To crate train your dog, take a treat, show it to the dog, and toss it into the crate with a command such as "Kennel Up" (or "Crate" or "Go to Bed"). When the dog enters the crate, reward him again. Repeat this exercise until the dog is fully in the crate each time. When the dog does this, close the door and reward them again. Continue giving the kennel command, and then keep the door shut longer before rewarding the dog. Once your pup reliably goes into the crate every time you toss a treat in, start saying the verbal cue and reward him when he enters. To get your dog comfortable in the crate for stretches of time, help them develop a positive association. First and foremost, try not to use the crate as a punishment—this will cause a negative association. You can encourage positive associations by feeding your dog his meals or special treats when he goes in the crate. With practice and positive association, your dog will likely consider his crate a "safe space" for years to come!

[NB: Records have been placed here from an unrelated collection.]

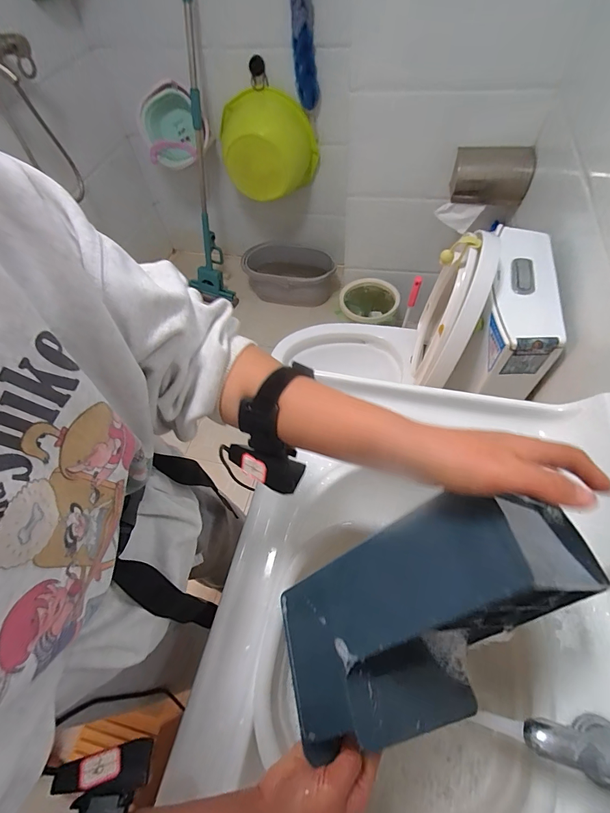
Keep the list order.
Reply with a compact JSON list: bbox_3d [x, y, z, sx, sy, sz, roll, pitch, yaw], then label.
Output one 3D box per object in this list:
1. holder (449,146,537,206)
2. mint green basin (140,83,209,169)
[{"bbox_3d":[0.558,-0.695,1.129,0.221,0.120,0.102,9,59,10],"label":"holder"},{"bbox_3d":[-0.543,-1.120,1.513,0.298,0.255,0.086,-10,27,30],"label":"mint green basin"}]

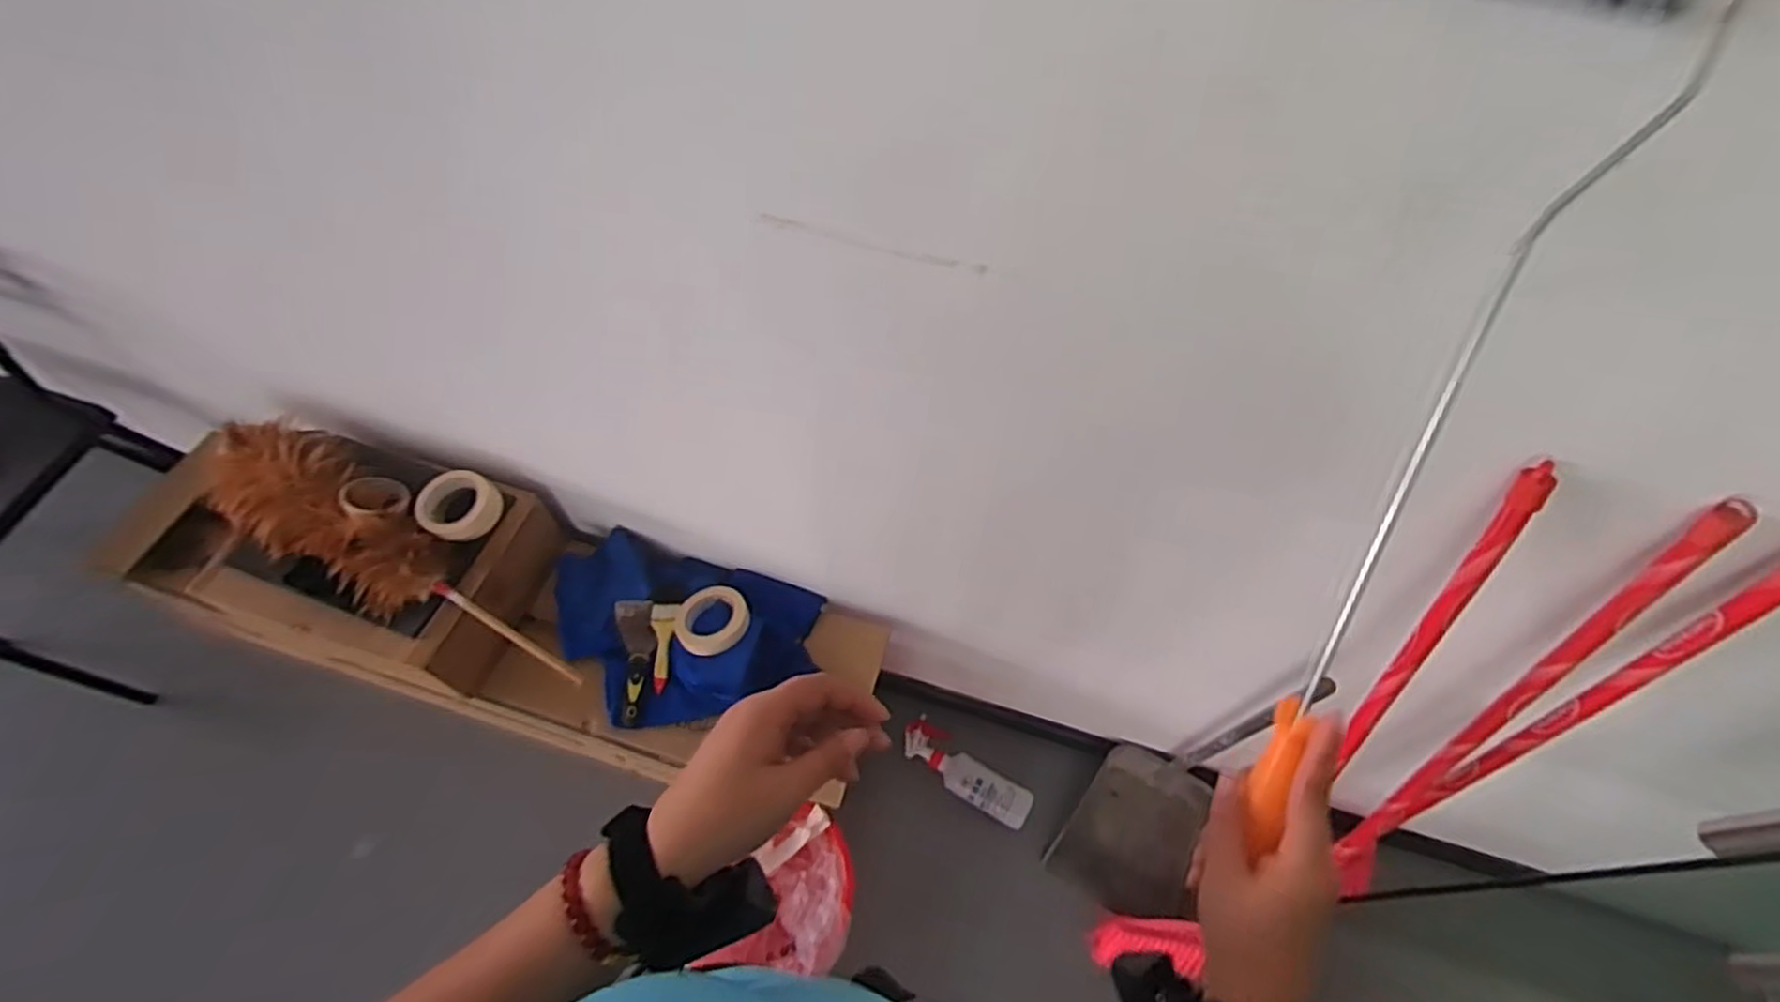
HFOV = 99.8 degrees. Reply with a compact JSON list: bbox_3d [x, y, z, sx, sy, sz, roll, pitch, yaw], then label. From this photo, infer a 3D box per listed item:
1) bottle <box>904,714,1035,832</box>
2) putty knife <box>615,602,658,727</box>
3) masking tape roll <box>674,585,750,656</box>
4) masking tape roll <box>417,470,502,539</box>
[{"bbox_3d":[0.145,0.517,1.430,0.275,0.057,0.092,35,64,18],"label":"bottle"},{"bbox_3d":[-0.409,0.253,1.206,0.062,0.032,0.205,-9,60,-7],"label":"putty knife"},{"bbox_3d":[-0.286,0.192,1.212,0.108,0.028,0.113,1,59,-1],"label":"masking tape roll"},{"bbox_3d":[-0.671,0.008,1.164,0.109,0.058,0.110,1,59,-1],"label":"masking tape roll"}]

Extra Tip: Some dogs will be shy about entering the crate and take many repetitions until they are comfortable fully being in the crate.

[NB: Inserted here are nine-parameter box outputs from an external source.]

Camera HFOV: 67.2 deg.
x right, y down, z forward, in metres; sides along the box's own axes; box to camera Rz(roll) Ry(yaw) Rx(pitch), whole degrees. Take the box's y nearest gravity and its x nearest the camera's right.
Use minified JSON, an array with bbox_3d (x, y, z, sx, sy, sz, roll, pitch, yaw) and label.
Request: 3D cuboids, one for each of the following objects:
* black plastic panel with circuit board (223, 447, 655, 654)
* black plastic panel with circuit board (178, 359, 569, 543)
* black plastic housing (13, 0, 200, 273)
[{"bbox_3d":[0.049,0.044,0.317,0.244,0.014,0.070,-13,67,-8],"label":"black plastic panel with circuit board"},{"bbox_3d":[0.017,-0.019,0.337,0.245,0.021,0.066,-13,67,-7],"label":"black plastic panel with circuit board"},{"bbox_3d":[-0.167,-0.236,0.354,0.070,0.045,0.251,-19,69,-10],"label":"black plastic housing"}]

As a dog owner, walking on a leash is likely the most common activity you will share with your pup. Walks are also dogs' most common source of exercise and method of relieving themselves. Not teaching your dog to walk properly can result in an under-exercised and potentially destructive dog. In cases of large dogs, it can even result in injury to you, your family, or a dog walker. Teaching your dog "loose-leash walking" will improve your quality of life together.
As soon as you bring your dog home, get them accustomed to the feeling of a collar or harness you plan on walking them on. Consider attaching the leash to the dog so they can drag it, but make sure they don't chew it up in the meantime! Take your dog out on the leash with a bag of treats and get their attention. Apply a gentle amount of pressure to the leash with a motivating command such as "let's go" or "walk on!" in an excited tone. When your dog gets up and follows, give them a reward. Repeat this several times until your dog regularly follows your lead. When they start to pull, stop walking in that direction and say, "This way," applying leash pressure to the dog in the opposite direction and rewarding them when they follow you. This will teach the dog that they only get to move forward when they are not pulling on the leash. Allowing the dog to keep walking forward when they pull is self-rewarding, and they will continue the pulling behavior you don't want.
Extra Tips: It's important to remember that "leash pressure" means gentle tension applied to the leash. Pulling hard and dragging the dog will not only not help teach them to follow your lead. It may make it more challenging and even make the dog develop an aversion or fear of walking on a leash. Using a retractable leash for your dog may initially seem like a good solution to pulling, but it does not teach your dog to walk nicely. It generally encourages poor ones by teaching the dog to pull forward and reduces your control over your dog.
Dogs love to learn with positive reinforcements such as treats and praise. Enjoy your time together, bonding along the way.